Talks at the International Computer Science Institute

The International Computer Science Institute
is pleased to present a talk:


"Natural Language Processing: Unsupervised, Adaptive, and Efficient Tools"

Dan Klein
UC Berkeley
http://www.cs.berkeley.edu/~klein

Tuesday, March 1, 2005
ICSI, Conference Room 5A
12:30 pm

Abstract:

With so much text data available, natural language problems are everywhere. So why aren't practical NLP solutions more widespread? One issue is that state-of-the-art NLP tools are supervision-hungry. They require large amounts of human-annotated training data to perform well, and degrade badly when applied out of domain.

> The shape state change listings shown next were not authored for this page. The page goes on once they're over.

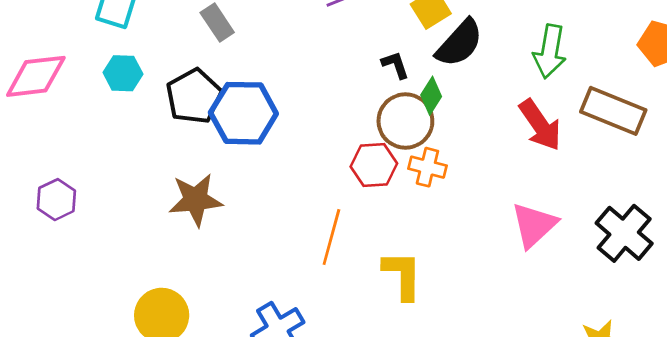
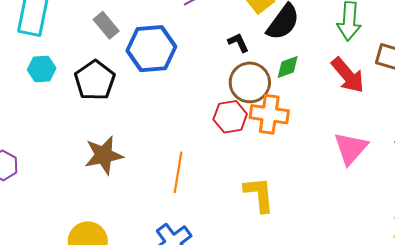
green diamond: (431, 96) -> (288, 67), moved, turned 44
blue hexagon: (243, 113) -> (151, 49), moved
orange cross: (427, 167) -> (269, 114), size x1.4
orange line: (331, 237) -> (178, 172), moved

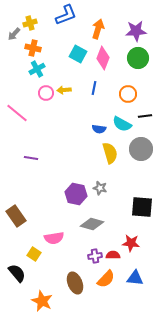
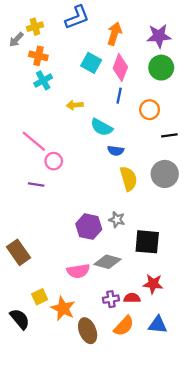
blue line: (94, 88) -> (119, 96), moved
pink circle: (46, 93) -> (54, 161), moved
pink line: (17, 113) -> (34, 141), moved
cyan semicircle: (122, 124) -> (102, 127), moved
black square: (142, 207) -> (147, 242), moved
pink semicircle: (54, 238) -> (78, 271), moved
yellow square: (34, 254) -> (40, 297), turned 32
orange star: (42, 301) -> (63, 308), moved

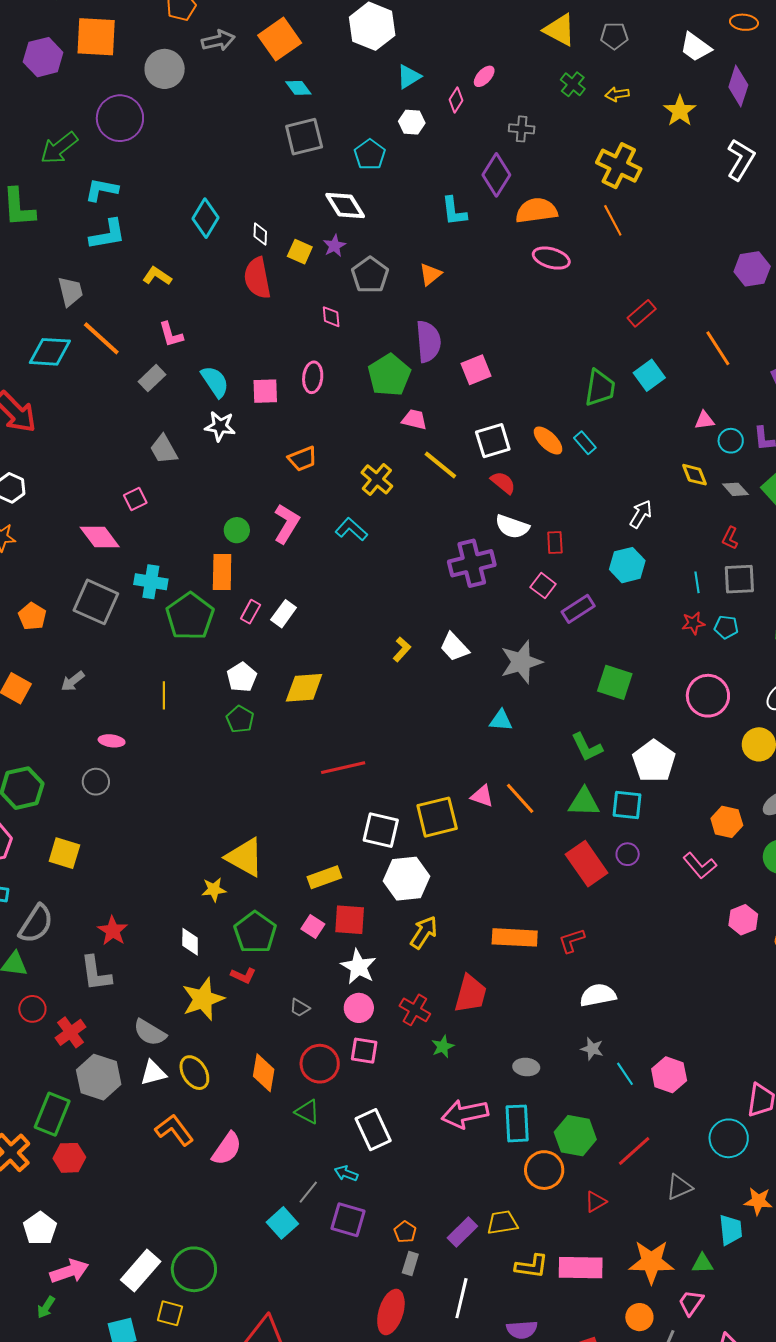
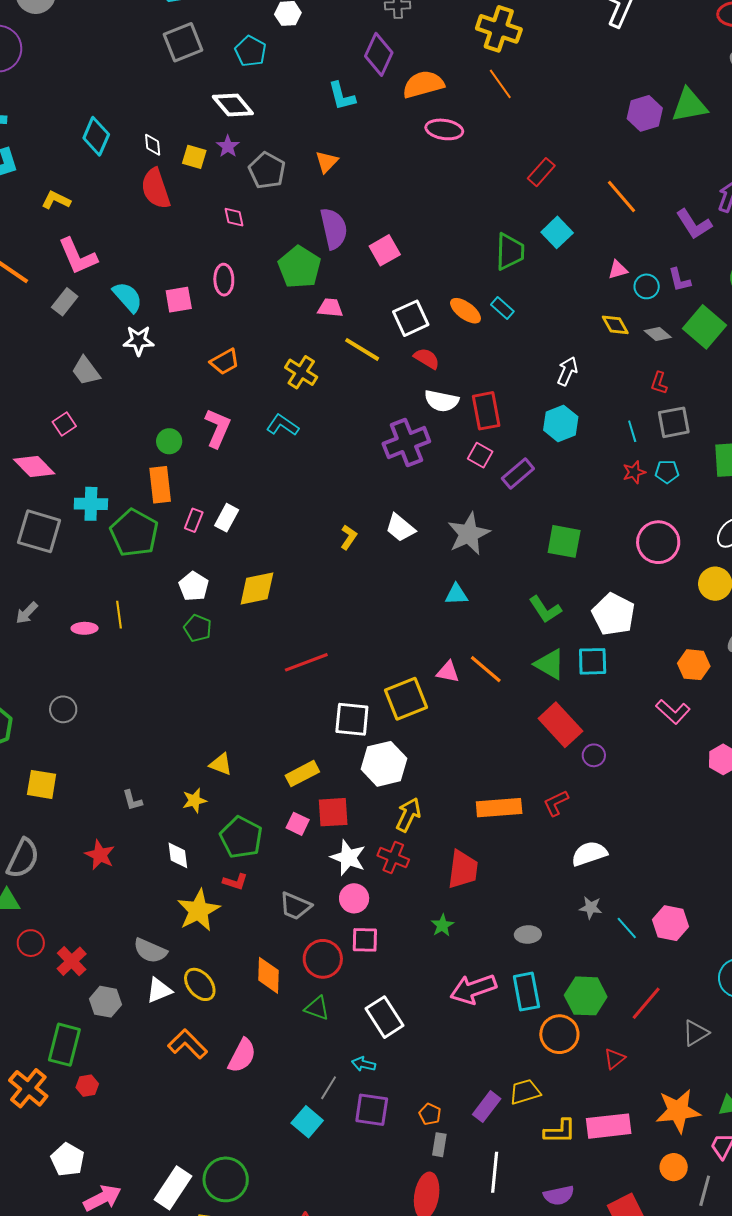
pink L-shape: (171, 335) -> (78, 256), size x1.5
red rectangle: (555, 543) -> (486, 411), size x1.6
pink ellipse: (112, 741) -> (85, 628), moved
green triangle: (584, 802) -> (550, 664), turned 36
purple circle: (628, 854) -> (594, 755), moved
yellow triangle: (245, 857) -> (221, 764), size x0.6
gray L-shape: (96, 973) -> (132, 800), moved, size x0.6
gray trapezoid: (300, 1008) -> (295, 906), size x1.6
red cross: (415, 1010) -> (393, 858), moved
gray hexagon: (99, 1077) -> (105, 1002), size x0.7
red hexagon: (69, 1158) -> (87, 1086), size x0.7

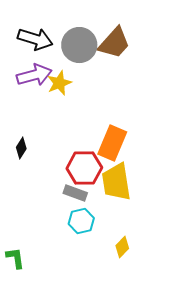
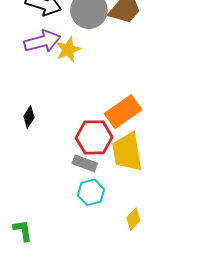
orange rectangle: (112, 143) -> (123, 112), turned 32

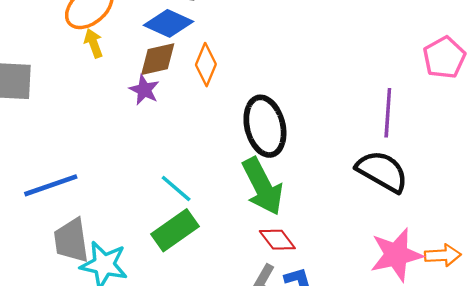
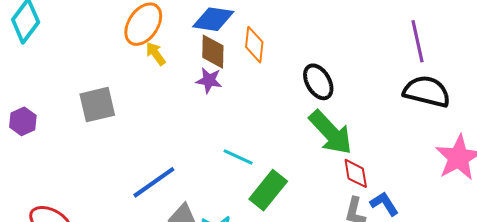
brown diamond: (158, 59) -> (213, 52), turned -60
black ellipse: (265, 126) -> (318, 82), size x0.7
cyan line: (176, 188) -> (238, 157), moved
red diamond: (277, 240) -> (356, 173), turned 44

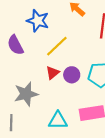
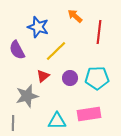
red triangle: (53, 73) -> (43, 76), moved

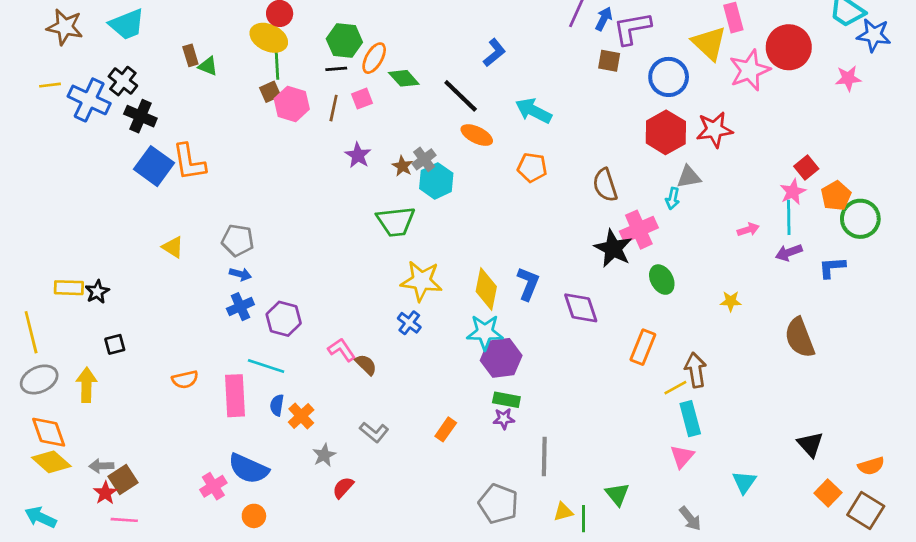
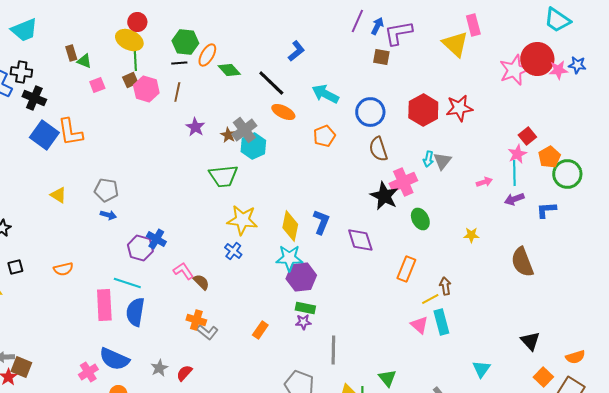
blue star: (874, 35) -> (577, 65), moved, size x0.7
red circle: (789, 47) -> (537, 59), moved
pink star: (750, 70) -> (514, 70), moved
blue circle: (669, 77) -> (370, 112), moved
black cross: (123, 81) -> (21, 72), turned -30
pink square: (362, 99) -> (97, 85), moved
gray cross: (424, 159) -> (244, 130), size x1.4
orange pentagon: (532, 167) -> (324, 136), turned -30
gray triangle: (689, 177) -> (442, 161), moved, turned -42
blue cross: (240, 307) -> (156, 239), moved, turned -36
brown arrow: (696, 370) -> (445, 286), size x0.7
orange semicircle: (185, 379) -> (63, 269), moved
blue semicircle: (277, 405) -> (135, 312), size x1.8
orange cross: (301, 416) -> (196, 320), moved, turned -30
gray star: (324, 455) -> (159, 368), moved
pink triangle: (682, 456) -> (419, 325), moved, turned -30
brown square: (123, 479) -> (21, 367), turned -35

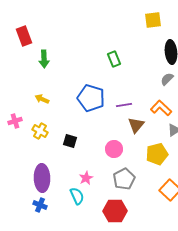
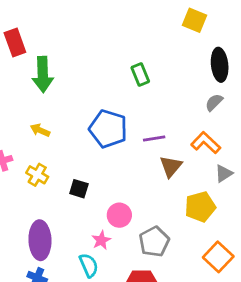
yellow square: (153, 20) -> (195, 20), turned 30
green arrow: (44, 59) -> (43, 75), size x1.4
pink circle: (114, 149) -> (119, 215), moved

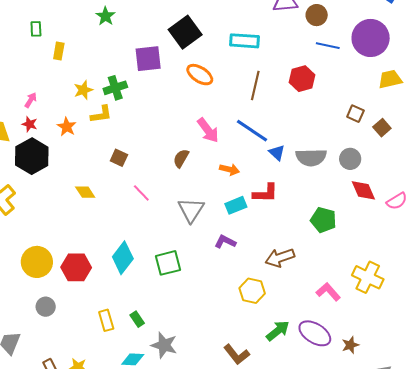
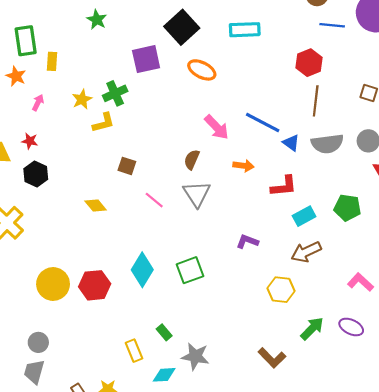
green rectangle: (36, 29) -> (26, 41), size x1.8
brown line: (255, 85) -> (316, 101), moved
pink arrow: (31, 100) -> (38, 103), moved
orange star: (67, 127) -> (16, 76), moved
black hexagon: (32, 156) -> (36, 174), size x0.7
cyan rectangle: (236, 205) -> (304, 216), moved
gray triangle: (191, 210) -> (197, 194), moved
gray circle: (46, 307) -> (38, 342), moved
yellow rectangle: (106, 320) -> (134, 351), moved
purple ellipse: (315, 333) -> (351, 327), size x0.7

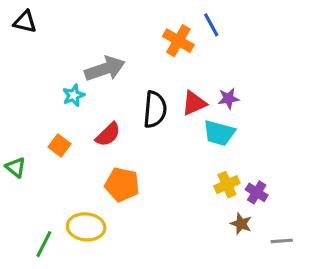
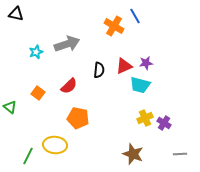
cyan star: (74, 95) -> (36, 52), moved
black semicircle: (155, 109) -> (99, 70), size x0.7
brown star: (241, 224) -> (133, 154), moved, size x1.5

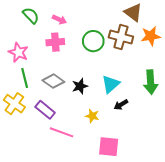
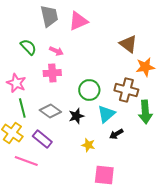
brown cross: (121, 37) -> (126, 90), moved
green circle: (93, 41) -> (89, 90), moved
pink line: (61, 132) -> (26, 161), moved

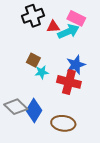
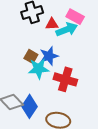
blue star: (76, 65) -> (49, 56), moved
cyan star: (42, 72) -> (39, 69), size x1.5

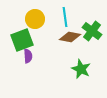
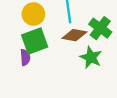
green square: (22, 40) -> (35, 41), moved
green star: (81, 69) -> (91, 57), moved

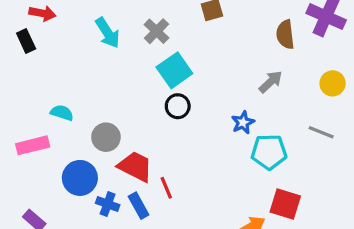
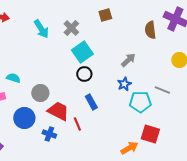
gray arrow: (271, 82) -> (128, 60), moved
gray line: (321, 132) -> (162, 90), moved
blue cross: (108, 204) -> (49, 134), moved
blue rectangle: (139, 206) -> (91, 102), moved

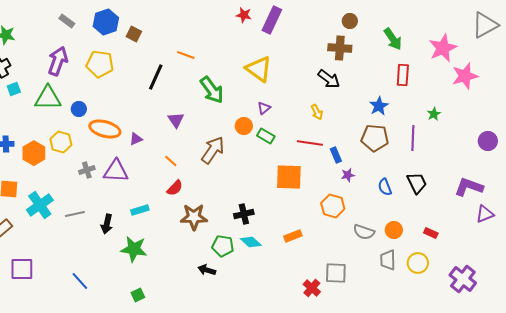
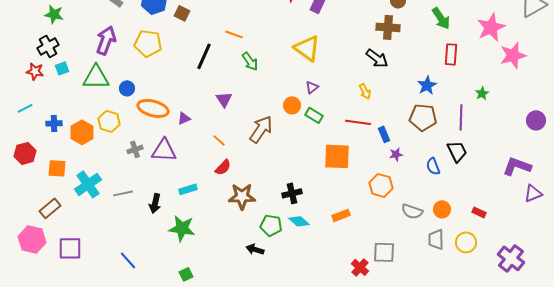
green arrow: (212, 90) -> (250, 61), moved, size x0.7
black trapezoid: (417, 183) -> (457, 151), moved

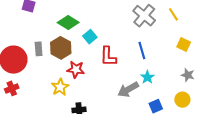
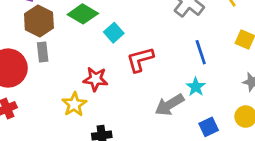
brown hexagon: (61, 48) -> (39, 21), moved
blue line: (142, 51) -> (201, 52), moved
red L-shape: (108, 56) -> (140, 60), turned 75

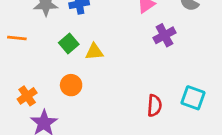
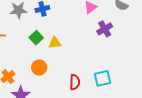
cyan square: (193, 98) -> (103, 78), moved, turned -30
red semicircle: (154, 106) -> (75, 82), moved

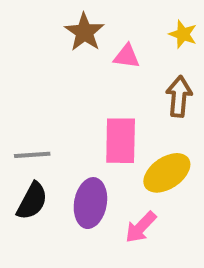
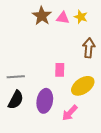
yellow star: (183, 34) -> (81, 17), moved
pink triangle: (127, 56) -> (63, 18), moved
pink rectangle: (121, 141) -> (60, 70), size x0.6

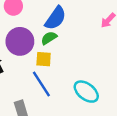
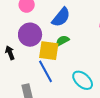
green semicircle: (49, 38) -> (62, 41), moved
yellow square: (44, 59) -> (49, 51), size x1.5

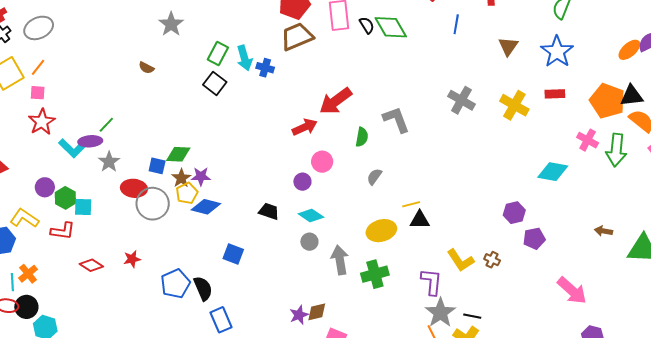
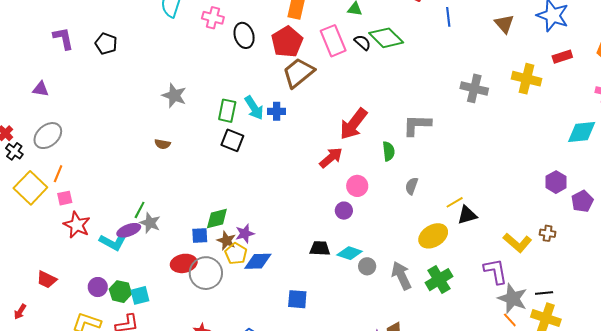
gray L-shape: (396, 120) -> (417, 125), turned -52
gray star: (109, 162) -> (150, 223), moved
cyan diamond: (311, 216) -> (350, 253), moved

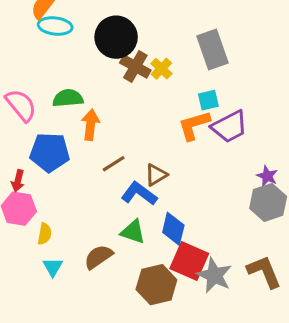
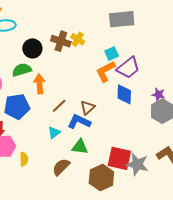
black circle: (116, 37) -> (32, 48), moved, size x0.7
gray rectangle: (212, 50) -> (122, 19), moved, turned -65
blue diamond: (173, 229) -> (124, 94), moved
cyan triangle: (53, 267) -> (54, 133), moved, turned 32

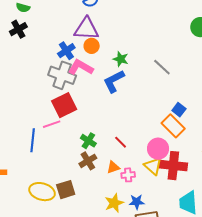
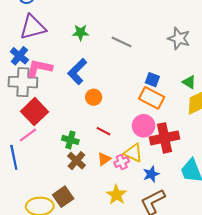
orange circle: (92, 46) -> (94, 97), moved
green star: (121, 59) -> (81, 32), moved
yellow triangle: (153, 166) -> (133, 153), moved
blue star: (137, 202) -> (151, 174), moved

For example, newswire-trained parsers have trouble with medical text and conversational speech, but it is infeasible to create a new training set for each language, domain, and problem that arises. I'll discuss work along several lines, ranging from adaptation methods, which can blunt the effects of domain change, to unsupervised methods, which require no labeled training data whatsoever. A second issue is that deep linguistic processing is generally too time consuming to be applied over huge document collections. I'll discuss where and why issues of scale arise from linguistic complexity, and how simplified models and representations can lead to substantially faster analysis methods. This talk will include a mix of completed work and previews of newer projects.